En entrant dans l'endroit calme au style rétro, une petite clochette témoigna de mon arrivée, mes yeux parcoururent la salle presque vide. Quelques personnes seulement conversaient tranquillement, sans que leurs voix ne créent un vacarme assourdissant. Mon ami, élégamment apprêté, me fit des signes pour m'indiquer sa position. Il avait déjà commandé et m'attendait à une table donnant une agréable vue sur l'extérieur, elle était éloignée des autres clients, nous laissant notre intimité. Je m'approchai alors du comptoir moi aussi.

-Bonjour monsieur, que désirez-vous ?
-Bonjour, ce sera chocolat chaud avec un beignet choco-noisette s'il vous plaît.
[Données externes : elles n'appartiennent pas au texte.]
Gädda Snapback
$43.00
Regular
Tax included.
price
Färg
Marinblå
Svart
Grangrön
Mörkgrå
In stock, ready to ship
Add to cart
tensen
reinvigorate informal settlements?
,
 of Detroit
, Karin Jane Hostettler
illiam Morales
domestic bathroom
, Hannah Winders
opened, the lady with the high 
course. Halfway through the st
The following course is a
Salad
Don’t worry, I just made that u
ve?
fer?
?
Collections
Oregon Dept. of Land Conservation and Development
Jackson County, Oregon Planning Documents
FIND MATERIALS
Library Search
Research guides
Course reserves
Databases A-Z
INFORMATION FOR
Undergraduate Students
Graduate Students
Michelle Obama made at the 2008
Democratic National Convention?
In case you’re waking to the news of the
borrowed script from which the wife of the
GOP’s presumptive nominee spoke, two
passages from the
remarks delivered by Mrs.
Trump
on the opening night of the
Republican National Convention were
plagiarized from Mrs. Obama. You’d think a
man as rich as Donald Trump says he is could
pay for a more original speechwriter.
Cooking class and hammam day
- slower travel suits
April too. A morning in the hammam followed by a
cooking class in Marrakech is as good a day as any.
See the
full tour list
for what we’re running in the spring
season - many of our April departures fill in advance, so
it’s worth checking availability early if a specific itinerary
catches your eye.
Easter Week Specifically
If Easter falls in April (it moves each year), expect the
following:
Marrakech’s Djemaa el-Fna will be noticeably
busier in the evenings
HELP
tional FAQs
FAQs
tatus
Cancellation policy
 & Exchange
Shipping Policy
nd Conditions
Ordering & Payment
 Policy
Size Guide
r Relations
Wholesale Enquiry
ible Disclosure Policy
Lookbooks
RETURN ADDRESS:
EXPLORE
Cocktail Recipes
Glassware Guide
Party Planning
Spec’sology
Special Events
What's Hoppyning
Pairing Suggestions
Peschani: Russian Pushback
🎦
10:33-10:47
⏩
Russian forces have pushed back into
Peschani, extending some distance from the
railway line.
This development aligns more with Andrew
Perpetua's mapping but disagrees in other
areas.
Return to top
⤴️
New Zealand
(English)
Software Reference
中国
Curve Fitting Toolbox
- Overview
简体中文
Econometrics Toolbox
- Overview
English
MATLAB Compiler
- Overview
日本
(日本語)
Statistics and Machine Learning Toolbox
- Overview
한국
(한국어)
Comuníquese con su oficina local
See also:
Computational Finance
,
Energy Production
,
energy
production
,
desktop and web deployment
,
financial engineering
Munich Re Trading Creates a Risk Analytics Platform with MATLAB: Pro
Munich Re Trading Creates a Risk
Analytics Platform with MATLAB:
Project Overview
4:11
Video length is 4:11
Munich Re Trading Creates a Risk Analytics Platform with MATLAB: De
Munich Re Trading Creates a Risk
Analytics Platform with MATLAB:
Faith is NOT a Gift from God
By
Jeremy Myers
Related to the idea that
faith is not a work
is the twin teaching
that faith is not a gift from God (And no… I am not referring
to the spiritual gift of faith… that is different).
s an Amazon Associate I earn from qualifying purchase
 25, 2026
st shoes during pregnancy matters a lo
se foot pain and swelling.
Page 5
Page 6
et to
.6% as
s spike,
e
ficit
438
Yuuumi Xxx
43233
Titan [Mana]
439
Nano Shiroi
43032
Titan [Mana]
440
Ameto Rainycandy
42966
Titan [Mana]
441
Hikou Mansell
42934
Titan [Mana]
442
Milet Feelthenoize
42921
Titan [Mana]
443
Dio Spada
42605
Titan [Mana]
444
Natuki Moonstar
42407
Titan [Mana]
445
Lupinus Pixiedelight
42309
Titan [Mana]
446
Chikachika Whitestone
La bêta au grand sourire me servit joyeusement, je me mis soudainement à l'envier, en la contemplant travailler. Elle dégageait une énergie débordante et une gaieté que je n'avais plus. De plus, elle était bêta. Si j'avais été bêta, ma vie aurait été beaucoup plus simple. Un soupir m'échappa lorsque je réglai, mes yeux s'échappant de cette vision inaccessible.

-Bonne journée à vous !

Je pris mon plateau sans même lui répondre, mon humeur était massacrante, et sa simple présence m'avait enfoncé un peu plus dans mes malheurs.

-Bonjour Nao, me sourit doucement Nathan.
-Salut.

Je tirai la chaise en face de lui sur laquelle je m'assis. En inspirant l'air, le mélange de son effluve mêlée à celle de Liam me fit froncer le nez.

-Qu'est-ce qu'il y a ? Ça ne va pas ?
-Tu sens fort Liam.

Ses joues rosirent agréablement alors qu'il se raclait la gorge, gêné.

-Et sinon ça va ? J'étais inquiet après l'appel d'Adam, il ne nous a expliqué qu'évasivement que vous vous étiez disputés et que ça avait empiré chez la thérapeute. Je voulais t'envoyer un message, mais il me l'a déconseillé, disant que tu avais besoin d'être seul un peu.

Je découpai de mes doigts un petit morceau de mon grand beignet que je grignotai. Je sentais le regard soucieux de mon ami sur moi, je l'évitais consciemment, posant le mien sur mes doigts.

-Est-ce que tu veux m'en parler un peu ? reprit-il doucement.

Sans dévier un seul instant mon regard vers lui, je frottai mes mains pour me débarrasser du sucre tout en me redressant.

-Je ne veux pas être plus égoïste encore. Et puis, si je suis ici avec toi, c'est pour me changer les idées.
-Mais m'en parler pourrait te faire du bien, tu as été isolé pendant presque deux jours à ruminer. Et je pourrai te donner quelques conseils en plus
, reprit-t-il d'une voix plus tendre.

Je soupirai une nouvelle fois, je plaignais mes amis qui devaient m'écouter me plaindre à longueur de temps.

-Quand on était sur le trajet pour aller chez la thérapeute, j'ai laissé entendre que je partirai après l'anniversaire d'Adam, en espérant que le lien ne soit pas encore fait.